One difference between lacing Tylenol capsules with cyanide and allowing corrupt people to have positions of importance is that corruption is slow acting and spreads insidiously until the entire society becomes morally bankrupt. The first injustice by a Sodomite judge did not cause fire and brimstone to hail down on Sodom. Cruelty and injustice enriched some Sodomites, causing extreme harm to their victims. As the corruption spread, evil dominated without any thought that a day of reckoning would arrive. 

During the 1770s, people in the American British Colonies became displeased that the Crown was contaminating British institutions. The colonists believed there should be no taxation without representation. They believed they were entitled to impartial courts when they had just grievances against the Crown. But King George and Parliament believed otherwise and saw no reason that their “Tylenol” bottles should not also contain tyranny. The King’s courts were a farce. Like in Sodom, truth, honesty, and justice had been supplanted by power. The colonists expressed their displeasure with this adulteration of the judicial system in the Declaration of Independence, stating: “He has made Judges dependent on his Will alone for the tenure of their offices, and the amount and payment of their salaries.”   

Our Declaration of Independence posited that all individuals have certain inalienable rights and among these are Life, Liberty and the Pursuit of Happiness. We drafted the U.S. Constitution to secure the Blessings of Liberty, not to continue the rule of tyrants. The foremost objective of the judiciary is to protect an individual’s fundamental rights. The legal system is not to be manipulated for the benefit of the rich and powerful.   

For decades, the Los Angeles Police Department (LAPD) was an abusive occupying force in South Central Los Angeles (aka Watts) where, in 1965, police brutality after the stopping of a black motorist triggered six days of violence and civil unrest. There was $40 million ($308 million in 2017 dollars) in property damage and 34 deaths. The unrest was fueled not only by the racist nature of the former LAPD, but also by the courts when they backed up a police department that engaged in the brutalization and criminalization of the Black community. 

Twenty-six years later, in 1992, Los Angeles again erupted in violence with the worst civil unrest since the Civil War – with 54 dead and $1.5 billion (in 2017 dollars) in property damage. Again, a poisonous judiciary had been crucial in the breakdown of civil society. 

While the acquittal of the police officers was what sparked that violence, the foundation for the death and destruction was laid months before by the appellate court’s manipulation of the location of the police officers’ trial to Simi Valley, a bedroom community for police officers.
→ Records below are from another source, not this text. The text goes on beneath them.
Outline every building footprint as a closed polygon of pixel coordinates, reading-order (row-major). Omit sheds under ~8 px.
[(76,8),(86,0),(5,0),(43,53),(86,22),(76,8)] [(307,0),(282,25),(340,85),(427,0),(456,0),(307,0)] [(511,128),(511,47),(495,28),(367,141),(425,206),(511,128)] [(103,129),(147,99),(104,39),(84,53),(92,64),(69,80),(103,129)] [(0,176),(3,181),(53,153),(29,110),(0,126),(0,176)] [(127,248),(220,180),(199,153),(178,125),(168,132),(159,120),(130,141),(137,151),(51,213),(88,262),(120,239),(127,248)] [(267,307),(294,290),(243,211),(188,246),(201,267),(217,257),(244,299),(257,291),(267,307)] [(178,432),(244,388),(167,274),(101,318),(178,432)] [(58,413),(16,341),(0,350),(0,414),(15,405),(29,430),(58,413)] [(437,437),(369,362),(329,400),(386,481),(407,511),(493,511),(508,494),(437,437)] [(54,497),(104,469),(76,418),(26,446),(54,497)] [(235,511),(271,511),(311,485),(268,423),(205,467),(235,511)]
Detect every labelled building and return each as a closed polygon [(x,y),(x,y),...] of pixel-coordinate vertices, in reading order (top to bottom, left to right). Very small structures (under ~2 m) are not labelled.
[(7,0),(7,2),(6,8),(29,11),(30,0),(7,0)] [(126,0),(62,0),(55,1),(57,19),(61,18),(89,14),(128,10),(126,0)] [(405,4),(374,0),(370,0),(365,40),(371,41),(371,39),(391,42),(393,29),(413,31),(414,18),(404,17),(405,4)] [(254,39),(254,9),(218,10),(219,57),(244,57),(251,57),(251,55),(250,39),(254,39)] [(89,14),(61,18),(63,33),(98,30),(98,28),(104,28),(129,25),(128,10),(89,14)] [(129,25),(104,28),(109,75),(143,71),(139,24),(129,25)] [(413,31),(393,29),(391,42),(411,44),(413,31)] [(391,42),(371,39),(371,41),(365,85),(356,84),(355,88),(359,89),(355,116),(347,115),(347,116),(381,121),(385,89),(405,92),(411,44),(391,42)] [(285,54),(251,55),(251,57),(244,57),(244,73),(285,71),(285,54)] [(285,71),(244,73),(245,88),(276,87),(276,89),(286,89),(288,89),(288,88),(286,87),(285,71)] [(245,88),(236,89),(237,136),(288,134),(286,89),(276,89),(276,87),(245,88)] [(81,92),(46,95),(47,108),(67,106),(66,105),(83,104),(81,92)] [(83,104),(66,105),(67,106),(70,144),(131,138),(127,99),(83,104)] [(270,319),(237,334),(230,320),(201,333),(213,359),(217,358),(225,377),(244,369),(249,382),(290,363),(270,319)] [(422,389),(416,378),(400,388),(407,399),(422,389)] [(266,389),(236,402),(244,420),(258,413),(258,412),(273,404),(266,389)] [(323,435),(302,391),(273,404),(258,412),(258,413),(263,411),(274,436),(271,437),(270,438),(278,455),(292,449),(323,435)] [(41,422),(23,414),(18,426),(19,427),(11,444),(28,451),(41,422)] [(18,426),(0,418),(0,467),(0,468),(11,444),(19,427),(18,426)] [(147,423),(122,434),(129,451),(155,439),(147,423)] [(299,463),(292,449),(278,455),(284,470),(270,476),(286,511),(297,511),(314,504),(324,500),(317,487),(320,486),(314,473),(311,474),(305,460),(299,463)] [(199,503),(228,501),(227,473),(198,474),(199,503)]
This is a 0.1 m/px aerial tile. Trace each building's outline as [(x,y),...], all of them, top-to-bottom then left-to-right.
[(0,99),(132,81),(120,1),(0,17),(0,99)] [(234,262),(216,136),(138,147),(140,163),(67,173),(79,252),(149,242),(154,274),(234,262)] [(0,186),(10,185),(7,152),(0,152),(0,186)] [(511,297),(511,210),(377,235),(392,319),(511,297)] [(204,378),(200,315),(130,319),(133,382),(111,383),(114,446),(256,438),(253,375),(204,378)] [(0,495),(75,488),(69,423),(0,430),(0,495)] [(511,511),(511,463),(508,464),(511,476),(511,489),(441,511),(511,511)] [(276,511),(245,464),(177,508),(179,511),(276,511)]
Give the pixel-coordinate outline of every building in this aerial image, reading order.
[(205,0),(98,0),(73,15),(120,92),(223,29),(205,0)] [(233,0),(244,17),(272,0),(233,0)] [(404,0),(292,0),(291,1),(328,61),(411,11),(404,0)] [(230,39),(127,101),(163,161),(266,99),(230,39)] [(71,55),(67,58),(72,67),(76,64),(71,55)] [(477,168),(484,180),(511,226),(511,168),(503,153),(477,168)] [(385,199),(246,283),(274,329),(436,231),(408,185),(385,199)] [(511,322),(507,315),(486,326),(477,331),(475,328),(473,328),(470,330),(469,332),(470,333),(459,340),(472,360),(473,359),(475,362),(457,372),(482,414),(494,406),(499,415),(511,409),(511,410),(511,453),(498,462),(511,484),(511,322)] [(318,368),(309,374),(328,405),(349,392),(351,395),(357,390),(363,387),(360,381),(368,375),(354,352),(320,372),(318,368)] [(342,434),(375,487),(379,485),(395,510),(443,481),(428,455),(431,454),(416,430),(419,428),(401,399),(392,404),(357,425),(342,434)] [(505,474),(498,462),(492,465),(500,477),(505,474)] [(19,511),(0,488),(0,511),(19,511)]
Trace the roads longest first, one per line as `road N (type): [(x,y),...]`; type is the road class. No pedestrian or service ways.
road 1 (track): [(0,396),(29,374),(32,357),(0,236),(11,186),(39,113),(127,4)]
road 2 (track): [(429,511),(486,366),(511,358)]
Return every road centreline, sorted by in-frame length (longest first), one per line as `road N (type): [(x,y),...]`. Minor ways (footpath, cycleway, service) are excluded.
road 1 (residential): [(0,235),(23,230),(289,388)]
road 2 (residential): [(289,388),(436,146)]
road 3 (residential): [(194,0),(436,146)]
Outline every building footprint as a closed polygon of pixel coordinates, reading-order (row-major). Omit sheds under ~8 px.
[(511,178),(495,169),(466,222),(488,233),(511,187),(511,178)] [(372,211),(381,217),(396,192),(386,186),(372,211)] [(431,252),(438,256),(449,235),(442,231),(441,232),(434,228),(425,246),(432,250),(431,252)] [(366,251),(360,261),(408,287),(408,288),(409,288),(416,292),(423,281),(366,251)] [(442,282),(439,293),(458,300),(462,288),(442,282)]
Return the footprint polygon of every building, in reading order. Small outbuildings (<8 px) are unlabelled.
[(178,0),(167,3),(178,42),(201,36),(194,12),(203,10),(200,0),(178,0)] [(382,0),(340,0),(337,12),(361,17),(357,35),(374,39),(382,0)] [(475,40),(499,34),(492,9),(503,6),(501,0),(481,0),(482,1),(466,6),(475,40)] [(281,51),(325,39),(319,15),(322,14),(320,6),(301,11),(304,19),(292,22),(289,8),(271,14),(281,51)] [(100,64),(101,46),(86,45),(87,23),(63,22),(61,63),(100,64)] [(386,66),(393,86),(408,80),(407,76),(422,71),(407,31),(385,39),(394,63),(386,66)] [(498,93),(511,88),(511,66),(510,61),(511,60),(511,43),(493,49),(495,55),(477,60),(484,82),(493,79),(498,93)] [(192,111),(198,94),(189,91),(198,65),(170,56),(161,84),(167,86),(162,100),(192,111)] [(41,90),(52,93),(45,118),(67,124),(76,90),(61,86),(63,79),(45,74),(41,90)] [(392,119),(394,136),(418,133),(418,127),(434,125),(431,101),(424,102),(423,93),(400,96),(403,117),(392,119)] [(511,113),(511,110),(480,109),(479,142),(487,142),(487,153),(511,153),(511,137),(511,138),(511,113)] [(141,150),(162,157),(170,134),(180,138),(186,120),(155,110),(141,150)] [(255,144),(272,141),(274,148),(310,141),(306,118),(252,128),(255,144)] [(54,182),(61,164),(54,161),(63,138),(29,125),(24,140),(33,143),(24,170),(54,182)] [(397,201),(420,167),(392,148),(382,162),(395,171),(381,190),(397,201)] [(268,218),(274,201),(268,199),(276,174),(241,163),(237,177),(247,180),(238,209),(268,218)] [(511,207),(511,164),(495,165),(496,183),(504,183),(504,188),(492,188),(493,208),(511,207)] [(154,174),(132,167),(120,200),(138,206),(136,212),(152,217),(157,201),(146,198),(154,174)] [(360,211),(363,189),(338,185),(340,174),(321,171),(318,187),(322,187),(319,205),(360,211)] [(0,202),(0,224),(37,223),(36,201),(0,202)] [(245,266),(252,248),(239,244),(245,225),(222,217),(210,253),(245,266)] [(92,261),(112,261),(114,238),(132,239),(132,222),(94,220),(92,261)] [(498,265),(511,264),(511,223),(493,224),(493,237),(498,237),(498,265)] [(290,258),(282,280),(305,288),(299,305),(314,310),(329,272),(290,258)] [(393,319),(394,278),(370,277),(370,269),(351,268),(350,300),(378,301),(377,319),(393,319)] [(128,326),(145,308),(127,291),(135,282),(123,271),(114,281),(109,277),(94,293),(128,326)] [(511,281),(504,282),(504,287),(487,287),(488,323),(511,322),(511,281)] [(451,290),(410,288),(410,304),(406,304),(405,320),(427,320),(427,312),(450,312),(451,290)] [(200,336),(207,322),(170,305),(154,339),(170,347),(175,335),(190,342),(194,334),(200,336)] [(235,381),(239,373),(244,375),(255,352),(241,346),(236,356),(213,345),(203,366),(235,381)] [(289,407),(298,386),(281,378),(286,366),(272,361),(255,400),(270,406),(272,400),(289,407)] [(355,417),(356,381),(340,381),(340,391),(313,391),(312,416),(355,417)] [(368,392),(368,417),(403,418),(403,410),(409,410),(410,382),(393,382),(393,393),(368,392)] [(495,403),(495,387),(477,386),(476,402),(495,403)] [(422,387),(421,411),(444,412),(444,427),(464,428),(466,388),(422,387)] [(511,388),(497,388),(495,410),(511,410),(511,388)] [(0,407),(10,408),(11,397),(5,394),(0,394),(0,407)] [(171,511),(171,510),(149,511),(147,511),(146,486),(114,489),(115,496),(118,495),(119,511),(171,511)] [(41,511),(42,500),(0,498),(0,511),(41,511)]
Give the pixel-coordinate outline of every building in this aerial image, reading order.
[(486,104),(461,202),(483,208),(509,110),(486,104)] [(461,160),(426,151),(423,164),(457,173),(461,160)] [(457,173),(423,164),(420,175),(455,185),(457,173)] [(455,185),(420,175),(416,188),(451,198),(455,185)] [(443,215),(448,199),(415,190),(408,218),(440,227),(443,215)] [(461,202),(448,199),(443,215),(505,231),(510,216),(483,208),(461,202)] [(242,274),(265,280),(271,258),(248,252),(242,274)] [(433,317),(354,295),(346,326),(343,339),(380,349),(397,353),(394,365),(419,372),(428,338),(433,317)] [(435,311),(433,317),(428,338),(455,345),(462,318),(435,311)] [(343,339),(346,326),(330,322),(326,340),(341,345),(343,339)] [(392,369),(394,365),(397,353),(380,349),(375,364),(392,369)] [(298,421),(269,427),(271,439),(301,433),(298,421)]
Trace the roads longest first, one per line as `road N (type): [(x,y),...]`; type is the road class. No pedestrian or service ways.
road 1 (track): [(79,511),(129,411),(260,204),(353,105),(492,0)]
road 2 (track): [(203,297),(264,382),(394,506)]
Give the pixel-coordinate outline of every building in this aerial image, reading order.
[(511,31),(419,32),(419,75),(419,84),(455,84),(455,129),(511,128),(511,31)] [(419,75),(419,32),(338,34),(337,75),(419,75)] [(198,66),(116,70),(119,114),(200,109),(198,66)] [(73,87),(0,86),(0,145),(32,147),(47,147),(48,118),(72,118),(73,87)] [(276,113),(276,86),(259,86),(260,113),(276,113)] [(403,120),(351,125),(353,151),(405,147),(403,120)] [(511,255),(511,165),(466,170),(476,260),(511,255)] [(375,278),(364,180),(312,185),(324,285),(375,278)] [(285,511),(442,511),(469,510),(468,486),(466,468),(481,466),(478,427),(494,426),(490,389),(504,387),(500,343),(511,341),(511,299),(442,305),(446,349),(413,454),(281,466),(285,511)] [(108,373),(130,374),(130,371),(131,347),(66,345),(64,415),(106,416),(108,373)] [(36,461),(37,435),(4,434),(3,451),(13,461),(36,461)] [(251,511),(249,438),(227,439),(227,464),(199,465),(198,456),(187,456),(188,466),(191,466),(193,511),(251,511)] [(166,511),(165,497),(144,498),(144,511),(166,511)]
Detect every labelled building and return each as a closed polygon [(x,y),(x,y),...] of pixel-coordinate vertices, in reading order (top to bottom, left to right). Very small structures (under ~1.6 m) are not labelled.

The appellate court claimed that due to publicity, a fair trial could not be had in LA County. Thus, the trial was moved to Ventura County, where the media coverage was as extensive as in Los Angeles County but the jury pool was extremely pro-police. In brief, the appellate court concocted a ruse to place the police officers’ trial in a place where the jury would be overwhelming sympathetic to white police officers and hostile to their Black victim. 

After decades of police brutality and a corrupt court system, the Black Community believed that with the video of the beating of Rodney King, there would finally be justice in at least one case. The appellate court knew better. The Simi Valley jury consisting of 10 whites, one Hispanic and one Filipino acquitted all the officers. 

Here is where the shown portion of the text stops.